START Data under study

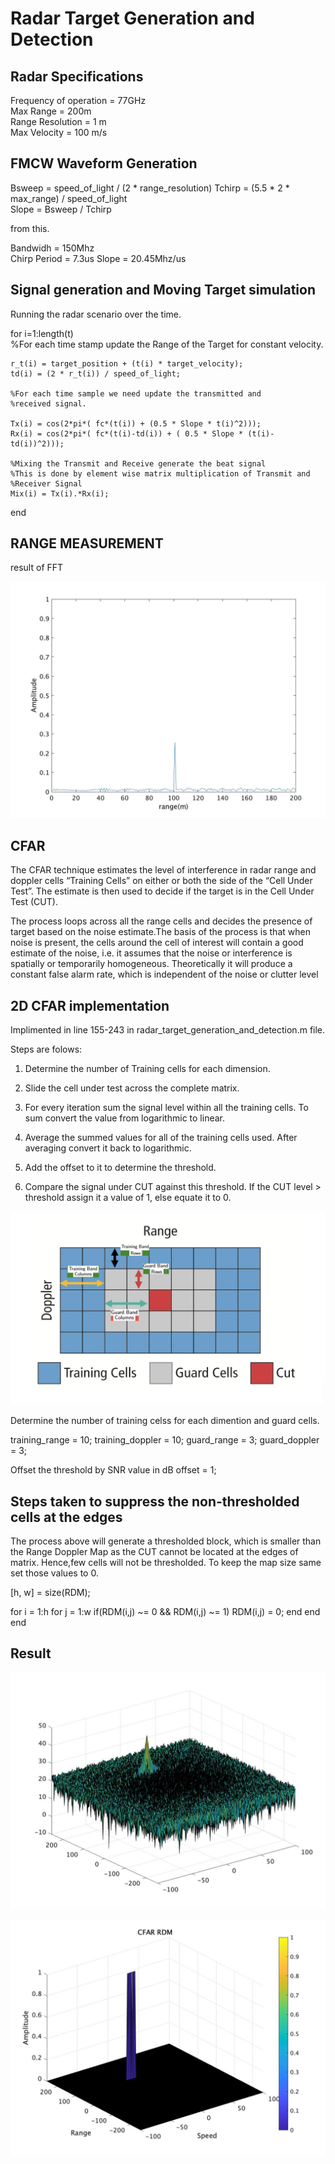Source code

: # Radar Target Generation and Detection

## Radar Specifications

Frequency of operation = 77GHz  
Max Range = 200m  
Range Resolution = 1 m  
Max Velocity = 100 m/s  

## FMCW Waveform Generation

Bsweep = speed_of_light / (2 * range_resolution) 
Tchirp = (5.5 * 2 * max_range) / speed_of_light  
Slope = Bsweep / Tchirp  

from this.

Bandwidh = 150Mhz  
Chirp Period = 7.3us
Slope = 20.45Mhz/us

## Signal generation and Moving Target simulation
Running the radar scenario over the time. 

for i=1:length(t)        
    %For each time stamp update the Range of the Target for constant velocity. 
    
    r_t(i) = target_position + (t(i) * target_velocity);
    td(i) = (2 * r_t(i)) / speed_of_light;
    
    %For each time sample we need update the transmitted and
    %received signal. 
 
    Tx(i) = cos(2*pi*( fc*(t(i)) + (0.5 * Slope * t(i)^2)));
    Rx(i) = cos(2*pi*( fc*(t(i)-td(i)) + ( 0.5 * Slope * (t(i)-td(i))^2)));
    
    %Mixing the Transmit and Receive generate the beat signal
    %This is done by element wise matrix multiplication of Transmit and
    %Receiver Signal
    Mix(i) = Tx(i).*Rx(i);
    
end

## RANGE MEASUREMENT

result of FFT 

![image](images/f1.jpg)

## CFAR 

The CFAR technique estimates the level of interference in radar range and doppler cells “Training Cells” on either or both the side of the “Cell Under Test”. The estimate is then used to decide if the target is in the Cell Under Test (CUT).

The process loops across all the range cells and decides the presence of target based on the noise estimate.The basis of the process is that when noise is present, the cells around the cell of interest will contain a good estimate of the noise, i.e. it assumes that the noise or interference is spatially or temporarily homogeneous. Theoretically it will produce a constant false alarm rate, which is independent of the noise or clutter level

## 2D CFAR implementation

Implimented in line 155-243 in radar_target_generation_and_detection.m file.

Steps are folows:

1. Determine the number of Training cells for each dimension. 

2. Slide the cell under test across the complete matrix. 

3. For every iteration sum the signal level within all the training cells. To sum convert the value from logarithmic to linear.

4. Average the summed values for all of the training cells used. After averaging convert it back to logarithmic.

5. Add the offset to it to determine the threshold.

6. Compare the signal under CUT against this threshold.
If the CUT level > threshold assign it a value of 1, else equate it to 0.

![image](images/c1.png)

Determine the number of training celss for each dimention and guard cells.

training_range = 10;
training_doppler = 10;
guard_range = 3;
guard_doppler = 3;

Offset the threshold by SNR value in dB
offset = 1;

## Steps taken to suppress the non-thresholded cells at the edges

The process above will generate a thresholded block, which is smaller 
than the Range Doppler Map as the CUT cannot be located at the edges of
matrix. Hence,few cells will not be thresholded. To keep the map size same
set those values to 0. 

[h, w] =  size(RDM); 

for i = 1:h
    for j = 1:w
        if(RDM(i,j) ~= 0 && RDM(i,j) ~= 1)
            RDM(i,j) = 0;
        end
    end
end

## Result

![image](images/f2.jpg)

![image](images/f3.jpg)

END Data under study
START Data under study

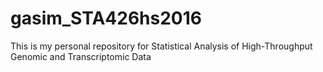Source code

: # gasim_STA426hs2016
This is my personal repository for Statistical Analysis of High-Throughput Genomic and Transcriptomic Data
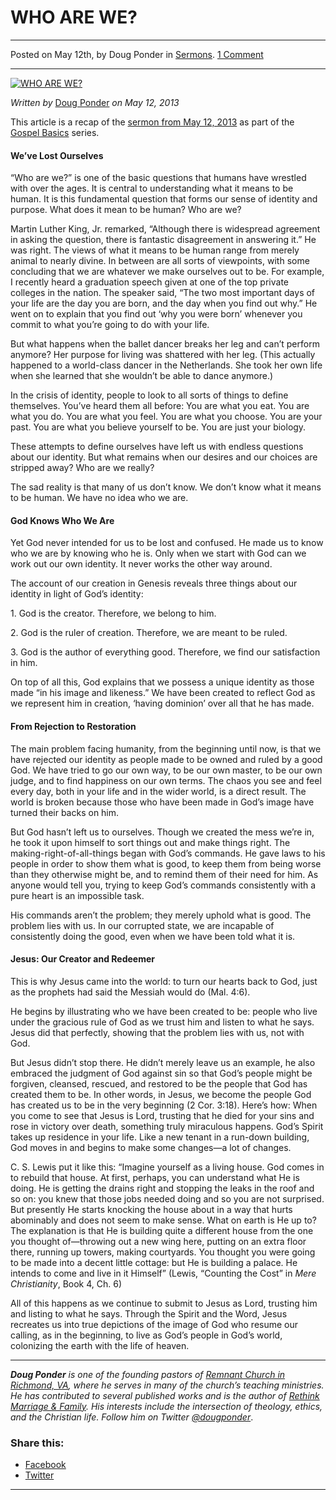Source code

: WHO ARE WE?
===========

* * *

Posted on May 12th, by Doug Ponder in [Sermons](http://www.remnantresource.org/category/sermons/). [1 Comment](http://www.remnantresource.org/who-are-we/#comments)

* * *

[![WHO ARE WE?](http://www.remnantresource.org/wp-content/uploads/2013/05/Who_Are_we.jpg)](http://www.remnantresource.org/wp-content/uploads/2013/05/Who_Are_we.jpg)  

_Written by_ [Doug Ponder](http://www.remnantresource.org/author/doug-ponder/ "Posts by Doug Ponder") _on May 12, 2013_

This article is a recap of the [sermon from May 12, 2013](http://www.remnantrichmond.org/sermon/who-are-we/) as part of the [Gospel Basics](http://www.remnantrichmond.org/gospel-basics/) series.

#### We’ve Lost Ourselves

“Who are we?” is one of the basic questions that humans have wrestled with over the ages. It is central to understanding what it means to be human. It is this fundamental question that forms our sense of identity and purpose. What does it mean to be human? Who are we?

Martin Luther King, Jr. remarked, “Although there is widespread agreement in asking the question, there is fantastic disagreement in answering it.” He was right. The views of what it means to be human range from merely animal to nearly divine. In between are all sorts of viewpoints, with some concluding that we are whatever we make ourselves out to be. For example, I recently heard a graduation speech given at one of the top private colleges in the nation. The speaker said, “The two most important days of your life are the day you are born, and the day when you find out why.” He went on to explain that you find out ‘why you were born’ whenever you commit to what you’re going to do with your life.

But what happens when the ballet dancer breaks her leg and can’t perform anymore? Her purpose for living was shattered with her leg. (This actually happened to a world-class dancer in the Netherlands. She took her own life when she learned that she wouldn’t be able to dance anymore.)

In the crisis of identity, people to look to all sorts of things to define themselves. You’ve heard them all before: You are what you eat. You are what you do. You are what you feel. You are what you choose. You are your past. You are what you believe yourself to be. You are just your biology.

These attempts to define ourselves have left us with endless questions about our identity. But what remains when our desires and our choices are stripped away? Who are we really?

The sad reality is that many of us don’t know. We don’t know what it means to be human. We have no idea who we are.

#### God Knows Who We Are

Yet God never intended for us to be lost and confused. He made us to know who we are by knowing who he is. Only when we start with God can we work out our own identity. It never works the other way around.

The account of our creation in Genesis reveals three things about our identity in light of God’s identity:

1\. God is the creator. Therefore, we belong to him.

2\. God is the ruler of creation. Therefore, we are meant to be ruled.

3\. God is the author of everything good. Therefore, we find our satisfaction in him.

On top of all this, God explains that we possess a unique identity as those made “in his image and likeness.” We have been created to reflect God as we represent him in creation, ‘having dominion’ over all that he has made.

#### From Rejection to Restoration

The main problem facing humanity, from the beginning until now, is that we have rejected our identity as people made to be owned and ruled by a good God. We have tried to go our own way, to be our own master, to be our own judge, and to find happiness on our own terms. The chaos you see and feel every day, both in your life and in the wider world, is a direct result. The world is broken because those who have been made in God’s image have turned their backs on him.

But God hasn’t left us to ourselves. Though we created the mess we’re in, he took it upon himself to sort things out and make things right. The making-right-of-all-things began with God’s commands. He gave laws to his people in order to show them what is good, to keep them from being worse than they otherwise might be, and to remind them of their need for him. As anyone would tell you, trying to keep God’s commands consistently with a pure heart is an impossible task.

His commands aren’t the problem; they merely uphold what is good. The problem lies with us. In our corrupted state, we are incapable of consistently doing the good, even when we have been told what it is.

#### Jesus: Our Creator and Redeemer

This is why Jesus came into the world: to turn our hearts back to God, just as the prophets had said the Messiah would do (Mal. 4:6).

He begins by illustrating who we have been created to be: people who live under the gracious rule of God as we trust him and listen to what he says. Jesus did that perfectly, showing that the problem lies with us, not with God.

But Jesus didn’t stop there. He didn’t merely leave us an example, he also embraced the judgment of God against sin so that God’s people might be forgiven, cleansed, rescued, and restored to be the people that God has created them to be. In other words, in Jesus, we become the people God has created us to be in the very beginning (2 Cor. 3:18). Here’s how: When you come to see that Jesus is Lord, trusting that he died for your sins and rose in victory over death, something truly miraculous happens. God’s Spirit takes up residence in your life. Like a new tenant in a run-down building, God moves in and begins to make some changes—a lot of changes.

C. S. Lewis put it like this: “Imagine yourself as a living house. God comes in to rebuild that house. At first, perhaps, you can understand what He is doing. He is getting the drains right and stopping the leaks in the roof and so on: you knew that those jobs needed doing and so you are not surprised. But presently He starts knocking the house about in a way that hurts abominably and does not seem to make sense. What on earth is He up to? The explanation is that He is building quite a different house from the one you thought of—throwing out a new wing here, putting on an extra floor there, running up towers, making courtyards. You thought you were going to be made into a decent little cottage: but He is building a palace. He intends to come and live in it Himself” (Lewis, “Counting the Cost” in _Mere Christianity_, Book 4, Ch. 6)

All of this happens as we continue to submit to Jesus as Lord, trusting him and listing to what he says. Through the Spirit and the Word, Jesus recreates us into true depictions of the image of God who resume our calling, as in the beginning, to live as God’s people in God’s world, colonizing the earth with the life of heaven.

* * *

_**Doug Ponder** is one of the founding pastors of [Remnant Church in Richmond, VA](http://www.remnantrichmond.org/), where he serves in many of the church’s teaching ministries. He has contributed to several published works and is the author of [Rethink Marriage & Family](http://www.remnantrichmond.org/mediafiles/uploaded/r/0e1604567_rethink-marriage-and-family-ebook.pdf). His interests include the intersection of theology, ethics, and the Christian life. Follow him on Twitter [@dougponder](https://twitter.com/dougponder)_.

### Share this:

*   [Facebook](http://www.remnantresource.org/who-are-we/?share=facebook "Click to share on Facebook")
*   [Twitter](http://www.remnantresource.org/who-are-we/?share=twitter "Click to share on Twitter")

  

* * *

END Data under study
START Data under study

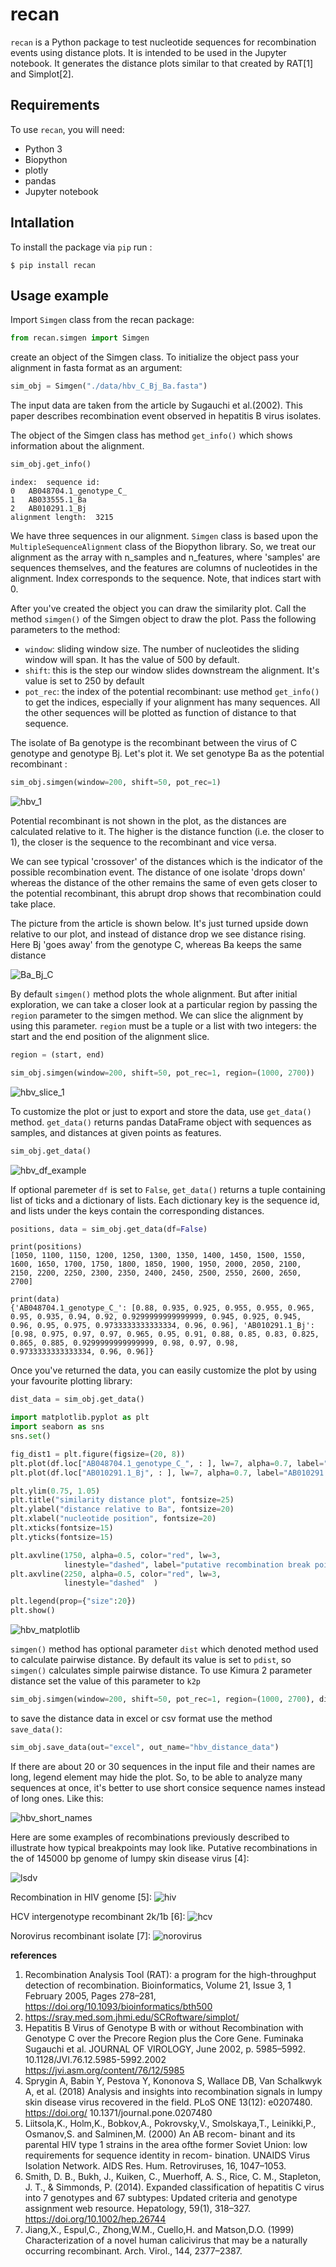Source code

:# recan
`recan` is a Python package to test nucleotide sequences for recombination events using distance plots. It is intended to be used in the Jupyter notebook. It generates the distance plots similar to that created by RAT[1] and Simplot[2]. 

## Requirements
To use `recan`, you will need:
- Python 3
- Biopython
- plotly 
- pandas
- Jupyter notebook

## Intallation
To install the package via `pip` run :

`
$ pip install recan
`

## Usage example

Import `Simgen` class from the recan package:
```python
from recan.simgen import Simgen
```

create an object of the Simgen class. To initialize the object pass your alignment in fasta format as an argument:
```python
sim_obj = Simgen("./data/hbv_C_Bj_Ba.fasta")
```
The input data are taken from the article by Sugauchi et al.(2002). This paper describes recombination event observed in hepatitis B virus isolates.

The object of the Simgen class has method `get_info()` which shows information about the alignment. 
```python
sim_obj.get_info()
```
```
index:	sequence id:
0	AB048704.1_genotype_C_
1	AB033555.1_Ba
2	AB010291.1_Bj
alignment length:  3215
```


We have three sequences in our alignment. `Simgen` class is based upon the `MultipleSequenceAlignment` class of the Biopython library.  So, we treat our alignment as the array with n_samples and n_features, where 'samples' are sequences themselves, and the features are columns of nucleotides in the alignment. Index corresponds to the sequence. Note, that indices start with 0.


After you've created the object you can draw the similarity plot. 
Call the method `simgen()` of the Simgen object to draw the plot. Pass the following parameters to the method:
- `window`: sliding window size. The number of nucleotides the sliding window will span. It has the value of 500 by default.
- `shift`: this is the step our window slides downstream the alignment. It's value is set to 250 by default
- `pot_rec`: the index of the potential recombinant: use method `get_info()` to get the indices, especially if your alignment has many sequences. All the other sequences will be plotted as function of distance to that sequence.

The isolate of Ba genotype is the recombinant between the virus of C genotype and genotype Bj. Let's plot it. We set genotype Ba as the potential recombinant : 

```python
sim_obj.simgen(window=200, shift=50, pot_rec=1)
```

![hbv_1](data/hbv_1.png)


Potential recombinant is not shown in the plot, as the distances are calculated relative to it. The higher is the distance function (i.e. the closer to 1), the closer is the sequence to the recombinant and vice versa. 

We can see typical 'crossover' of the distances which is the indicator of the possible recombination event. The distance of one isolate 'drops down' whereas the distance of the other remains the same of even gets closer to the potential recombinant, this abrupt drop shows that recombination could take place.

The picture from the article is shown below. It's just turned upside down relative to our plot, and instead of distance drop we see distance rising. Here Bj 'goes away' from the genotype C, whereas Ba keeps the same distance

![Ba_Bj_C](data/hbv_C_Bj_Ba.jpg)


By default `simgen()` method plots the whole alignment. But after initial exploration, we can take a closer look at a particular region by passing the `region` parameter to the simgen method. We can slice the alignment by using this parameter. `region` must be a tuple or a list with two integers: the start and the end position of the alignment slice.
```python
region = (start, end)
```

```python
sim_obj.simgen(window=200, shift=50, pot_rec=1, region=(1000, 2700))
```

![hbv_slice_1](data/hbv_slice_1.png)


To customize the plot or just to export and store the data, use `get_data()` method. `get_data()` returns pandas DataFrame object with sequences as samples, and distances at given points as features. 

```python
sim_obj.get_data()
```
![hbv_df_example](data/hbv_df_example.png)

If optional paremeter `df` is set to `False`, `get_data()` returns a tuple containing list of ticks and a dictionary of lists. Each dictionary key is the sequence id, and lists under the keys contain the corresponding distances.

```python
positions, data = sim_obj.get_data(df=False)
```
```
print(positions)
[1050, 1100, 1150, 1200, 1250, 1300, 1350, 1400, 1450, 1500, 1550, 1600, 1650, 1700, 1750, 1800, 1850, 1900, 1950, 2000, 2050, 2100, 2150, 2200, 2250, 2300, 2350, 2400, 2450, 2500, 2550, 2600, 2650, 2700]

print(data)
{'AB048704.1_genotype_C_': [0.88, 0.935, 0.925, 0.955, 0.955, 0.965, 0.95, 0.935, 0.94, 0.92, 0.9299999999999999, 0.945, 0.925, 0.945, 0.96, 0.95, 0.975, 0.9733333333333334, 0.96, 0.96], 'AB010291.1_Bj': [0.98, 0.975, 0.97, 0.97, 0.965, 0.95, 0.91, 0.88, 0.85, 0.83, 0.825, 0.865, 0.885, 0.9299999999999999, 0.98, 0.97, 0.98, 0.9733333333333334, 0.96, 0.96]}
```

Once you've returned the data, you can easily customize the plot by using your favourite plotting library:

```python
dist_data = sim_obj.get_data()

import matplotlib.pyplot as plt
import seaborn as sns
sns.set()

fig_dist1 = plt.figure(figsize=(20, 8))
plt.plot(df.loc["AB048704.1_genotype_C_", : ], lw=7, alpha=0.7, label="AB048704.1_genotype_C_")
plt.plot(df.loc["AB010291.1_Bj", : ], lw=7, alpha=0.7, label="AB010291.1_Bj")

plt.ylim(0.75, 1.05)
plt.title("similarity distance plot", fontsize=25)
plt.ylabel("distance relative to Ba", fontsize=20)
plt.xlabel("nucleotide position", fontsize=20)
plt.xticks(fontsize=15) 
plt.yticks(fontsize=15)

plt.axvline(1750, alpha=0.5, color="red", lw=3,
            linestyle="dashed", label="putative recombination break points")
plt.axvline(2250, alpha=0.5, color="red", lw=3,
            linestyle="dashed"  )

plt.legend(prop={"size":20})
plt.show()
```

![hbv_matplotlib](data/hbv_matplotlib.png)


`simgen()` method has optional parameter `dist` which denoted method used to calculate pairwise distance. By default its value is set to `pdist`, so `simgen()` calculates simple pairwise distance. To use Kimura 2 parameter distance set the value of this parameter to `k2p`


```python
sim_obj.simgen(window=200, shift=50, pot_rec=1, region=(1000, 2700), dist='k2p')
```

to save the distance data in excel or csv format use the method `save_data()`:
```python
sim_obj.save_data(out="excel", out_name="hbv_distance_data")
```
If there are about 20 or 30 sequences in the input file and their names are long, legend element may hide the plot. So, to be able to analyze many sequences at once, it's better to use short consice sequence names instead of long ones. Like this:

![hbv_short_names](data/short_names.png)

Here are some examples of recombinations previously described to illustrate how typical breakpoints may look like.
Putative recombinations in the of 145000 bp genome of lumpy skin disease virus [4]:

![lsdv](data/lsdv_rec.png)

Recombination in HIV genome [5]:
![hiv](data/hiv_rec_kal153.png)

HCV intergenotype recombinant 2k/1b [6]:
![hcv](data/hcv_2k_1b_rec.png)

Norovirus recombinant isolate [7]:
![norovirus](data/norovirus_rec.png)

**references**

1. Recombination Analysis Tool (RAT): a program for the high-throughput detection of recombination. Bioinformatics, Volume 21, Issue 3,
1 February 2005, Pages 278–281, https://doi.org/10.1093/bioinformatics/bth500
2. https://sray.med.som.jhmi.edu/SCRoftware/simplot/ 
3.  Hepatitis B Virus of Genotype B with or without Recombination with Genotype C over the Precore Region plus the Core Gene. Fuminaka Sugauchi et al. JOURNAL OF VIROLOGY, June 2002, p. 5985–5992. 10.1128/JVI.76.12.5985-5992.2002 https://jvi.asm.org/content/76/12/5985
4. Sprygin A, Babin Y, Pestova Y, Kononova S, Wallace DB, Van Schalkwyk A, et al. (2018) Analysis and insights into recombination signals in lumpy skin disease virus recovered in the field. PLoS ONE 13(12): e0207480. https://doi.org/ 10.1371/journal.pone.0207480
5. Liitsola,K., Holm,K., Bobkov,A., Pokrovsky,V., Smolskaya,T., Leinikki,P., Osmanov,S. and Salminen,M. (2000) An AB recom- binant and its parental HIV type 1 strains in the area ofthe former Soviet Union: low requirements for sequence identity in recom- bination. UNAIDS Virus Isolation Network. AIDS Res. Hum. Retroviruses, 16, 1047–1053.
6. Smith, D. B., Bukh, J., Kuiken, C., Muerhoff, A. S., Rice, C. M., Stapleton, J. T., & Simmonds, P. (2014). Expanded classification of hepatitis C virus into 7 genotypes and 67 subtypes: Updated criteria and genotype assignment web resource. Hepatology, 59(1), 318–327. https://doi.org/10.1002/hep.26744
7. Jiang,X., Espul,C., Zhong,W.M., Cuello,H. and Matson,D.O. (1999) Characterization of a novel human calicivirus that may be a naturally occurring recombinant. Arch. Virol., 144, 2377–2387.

END Data under study

→ What is being asked
Reply with nothing but the number of lines in the entries above that hold the string "length".

→ Expected answer
2